O uso cada vez mais constante dos blogs por jornalistas e políticos é o tema do artigo “Blogs de política, blogs de políticos e a influência na cobertura jornalística”, de Juliano Borges, doutor em Ciência Política pelo Instituto Universitário de Pesquisas do Rio de Janeiro (IUPERJ).
“Os blogs trazem modificações importantes no que diz respeito ao grau de autonomia e de interação entre os campos da política e do jornalismo.

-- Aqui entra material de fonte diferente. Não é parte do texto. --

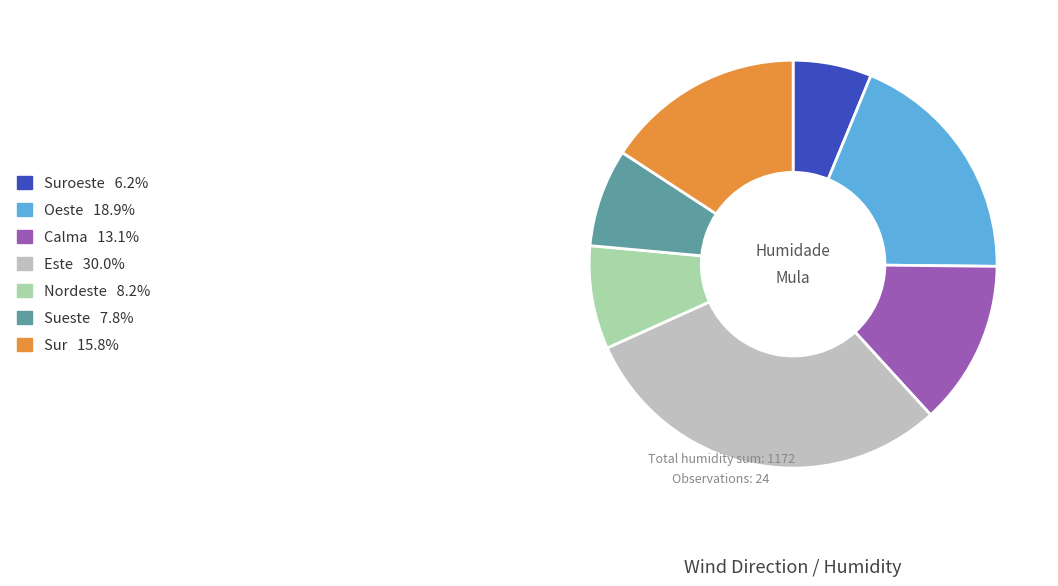

Is there a majority slice in this chart?

No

Por um lado, eles oferecem ao jornalista a possibilidade de maior liberdade editorial, funcionando, no interior do campo, como meio de autonomização capaz de permitir notícias, comentários, análises, críticas e furos jornalísticos marcados por alto grau de individuação. (…) Por outro lado, no entanto, o funcionamento horizontal da rede garante o mesmo instrumento de comunicação a outros atores, inclusive fora do jornalismo, podendo anular, em parte, o efeito distintivo proporcionado pelos blogs aos ‘profissionais da comunicação’”, afirma.

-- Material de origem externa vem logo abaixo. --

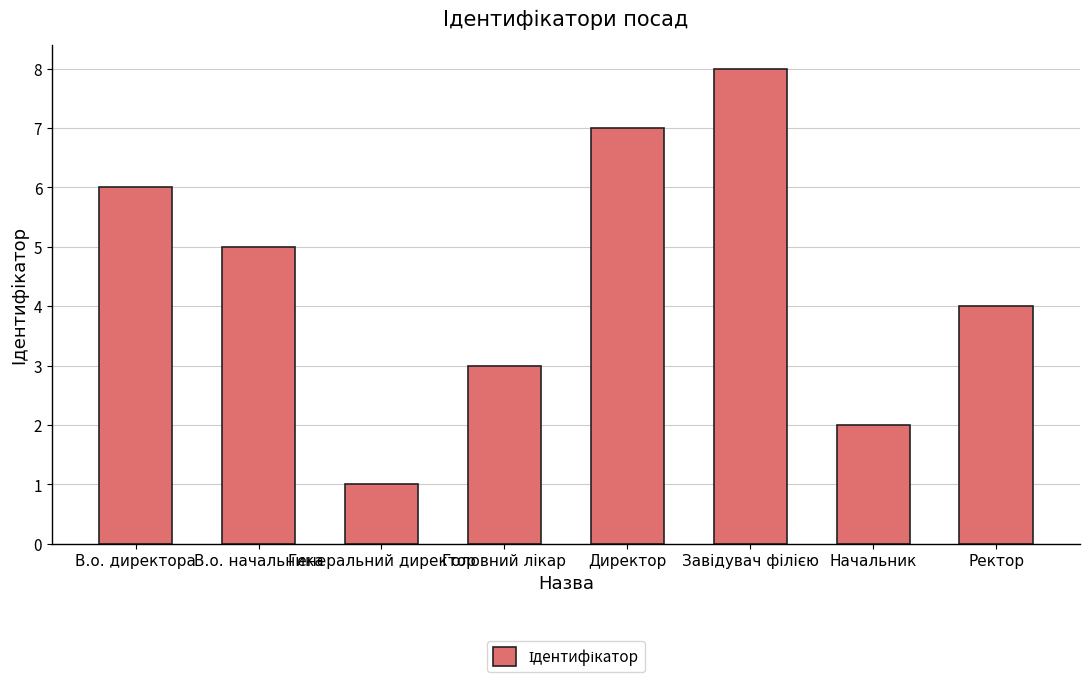

What position from the right is В.о. директора?

8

Segundo o site br.br101.org, um estudo preliminar divulgado recentemente pelo Pew Internet & American Life Project, em parceria com a Buzzmetrics, dá uma abordagem interessante sobre a influências dos blogs políticos (A-list) nas eleições 2004 nos EUA. A pesquisa compara o buzz (um monte de gente falando da mesma coisa) gerado pelos blogs com fóruns, chats, a mídia tradicional e as mensagens oficiais de democratas e republicanos.
“A blogosfera é, claramente, uma grande adição para o discurso nacional. Mas precisamos ser cautelosos no que diz respeito ao poder de determinada blogueiros políticos. Esse poder aumenta e diminui consoante o tipo de informação disponível, o comportamento de outras vozes do público e a tendência de formas e formatos de internet a evoluir de uma forma muito curto espaço de tempo”, disse o Dr. Michael Cornfield, consultor sênior de pesquisa do Pew Internet & American Life Project.
Hoje, no mundo, são mais de 147 milhões de blogs e mais de 52 mil foram criados nas últimas 24 horas, segundo o BlogPulse. Daniel Sayon informa, em seu artigo “A Evolução das Redes Sociais e a Publicidade”, que uma pesquisa realizada através do instituo de pesquisa IBOPE/NETRATINGS o “impacto” da publicidade em redes sociais é 500 vezes maior do que em outras mídias, o que demanda cautela na hora de elaborar a campanha, pois uma rede social é acima de tudo um fator influenciador e seus membros são formadores de opinião. “Não sabemos o futuro da sociedade, mas o futuro da comunicação, sem dúvida esta nas redes sociais!”, assegura.
“O estudo da Pew e BuzzMetrics multi-canal sobre esse período marcante na política americana é o primeiro de seu tipo, e está ajudando a construir um novo quadro para a compreensão do zumbido e seu impacto sobre a sociedade subjacente”, disse Jonathan Carson, presidente e CEO da BuzzMetrics. “Com a fragmentação social e de mídia, bem como o rápido crescimento das redes digitais, devemos nos perguntar qual o impacto que está sendo feita em instituições sociais como a política, mídia e nossa agenda nacional. Esperamos que nossos resultados irão alimentar o debate e gerar uma análise mais aprofundada para compreender melhor esses fenômenos recém-observável. ”
Diante de todas essas constatações e opiniões contundentes de tantos especialistas no assunto, não adianta esperpernear, reclamar. As redes sociais (em especial os blogs) chegaram para ficar, como a última e definitiva força sustentadora (ainda mais poderosa que a legislação) da liberdade de expressão, de imprensa e de pensamento, por mais medíocre que ele seja.